Gratis Montage – hohe Folgekosten

REGION ⋅ Eine Zürcher Firma verspricht, gratis Sicherheitsanlagen zu installieren. Das tut sie auch. Doch danach wirds teuer.

Kilian Küttel

Eine Alarmanlage gratis geliefert und völlig kostenlos montiert? Damit wirbt die Dialarme AG derzeit fleissig in der Region. Etliche Mieter finden nicht adressierte Schreiben in ihren Briefkästen, die das Angebot des Unternehmens anpreisen. Das Versprechen ist verlockend und scheint fast zu schön, um wahr zu sein. Das dachte sich wohl so mancher Mieter oder Wohnungseigentümer und witterte ein dubioses Geschäft. «Wir erhielten Rückmeldungen von einigen unserer Mieter, die uns von der Werbesendung berichteten», sagt Hanspeter Würmli von der Eberli Immobilien AG. Die Briefe seien vor allem von Mietern aus Kriens und Luzern gemeldet worden.

Mindestens 49 Franken pro Monat

Gleiches vermeldet die Wincasa Immobilien AG. Die wohl bekannteste Liegenschaft, die sie verwaltet, sind die beiden Hochhäuser «Hochzwei» auf der Luzerner Allmend. Auch dort sind die Werbesendungen in die Briefkästen geflattert. «Verschiedene Mieter haben uns auf die Werbung aufmerksam gemacht. Inzwischen haben wir in der Liegenschaft Hochzwei an einem Mitteilungskasten darüber informiert, dass wir keine geschäftlichen Beziehungen zu dieser Firma unterhalten», sagt Wincasa-Mediensprecher Martin Hofer.

Die Frage liegt nahe, was es mit dem Angebot auf sich hat und ob alles korrekt abläuft. Die Antwort: Die Montage ist tatsächlich kostenlos, in der Folge müssen die Mieter aber ins Portemonnaie greifen. Mindestens 49 Franken werden monatlich fällig. «Es handelt sich um zusätzliche Dienstleistungen, wie zum Beispiel die Verbindung mit einer Interventionszentrale oder mit einem Smartphone», teilt Dialarme auf Anfrage unserer Zeitung mit. Der Preisrahmen sei nach oben hin offen.

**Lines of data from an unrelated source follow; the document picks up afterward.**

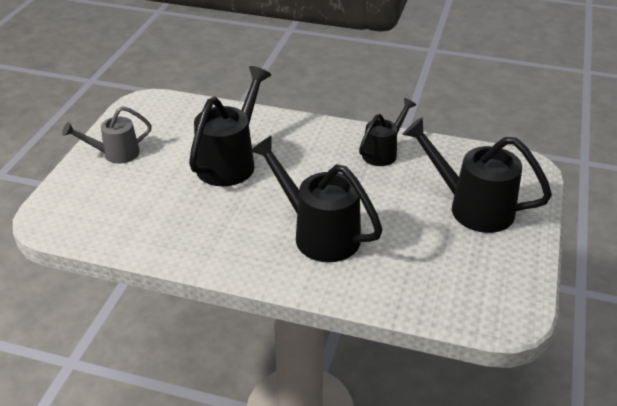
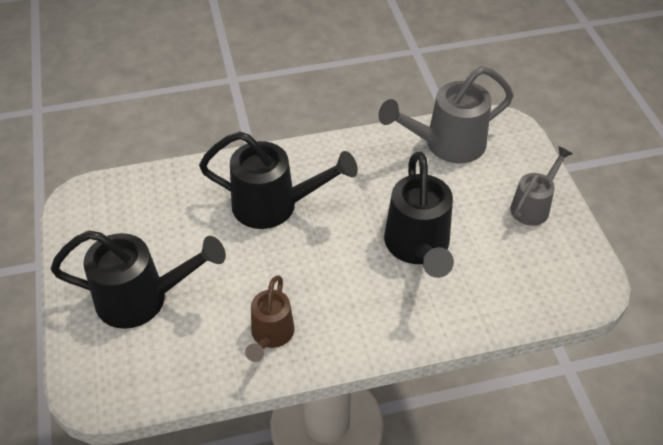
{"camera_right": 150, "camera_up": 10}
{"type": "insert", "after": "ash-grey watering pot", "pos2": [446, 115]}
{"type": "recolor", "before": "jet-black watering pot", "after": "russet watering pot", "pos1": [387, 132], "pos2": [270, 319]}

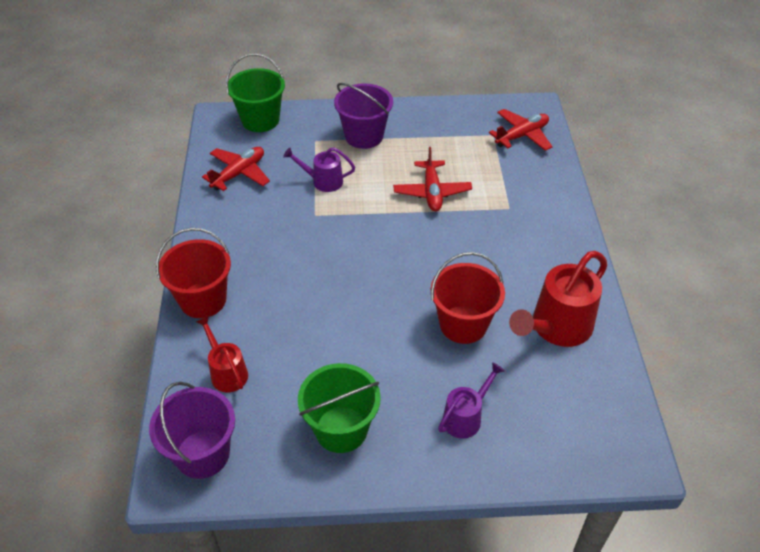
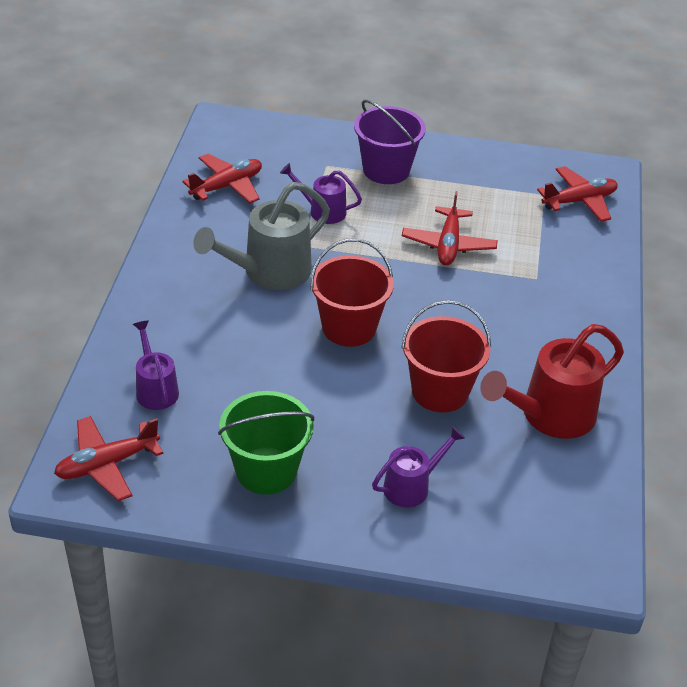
{"camera_right": 10, "camera_up": -5}
{"type": "delete", "before": "green sand bucket", "pos1": [255, 93]}
{"type": "insert", "after": "ash-grey watering pot", "pos2": [261, 236]}
{"type": "move", "before": "crimson sand bucket", "pos1": [193, 273], "pos2": [352, 292]}
{"type": "replace", "before": "violet sand bucket", "after": "crimson plane", "pos1": [192, 430], "pos2": [109, 458]}
{"type": "recolor", "before": "crimson watering pot", "after": "violet watering pot", "pos1": [222, 354], "pos2": [156, 365]}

Auch bei der Luzerner Polizei haben sich mehrere Leute gemeldet. Wie Urs Wigger, Mediensprecher der Luzerner Polizei, erklärt, löst das Angebot von Dialarme bei vielen Unbehagen aus. Illegal sei es allerdings nicht. Das bestätigt auch die Stiftung für Konsumentenschutz. Aber: «Es ist aus unserer Sicht sehr fraglich, ob die versprochene Leistung eingehalten werden kann. Das bezweifeln wir, und daher erscheint das Geschäftsgebaren zumindest unlauter», sagt Geschäftsführerin Sara Stalder. Sie empfiehlt, nicht auf die Briefe zu reagieren und sie stattdessen zu entsorgen. Die befragten Immobilienverwaltungen raten unisono, nicht auf die Werbung einzugehen.

Nicht nur Zentralschweiz betroffen

Dialarme ist in der ganzen Schweiz aktiv. Die Werbesendungen stammen vom Zürcher Ableger des Unternehmens. Die Firma ist aber auch in der Westschweiz mit zahlreichen Filialen vertreten. Ende Jahr tauchten in der Romandie erste Berichte über die Dialarme AG auf. Von dort schwappte die Welle erst in die Ostschweiz, dann in den Kanton Aargau.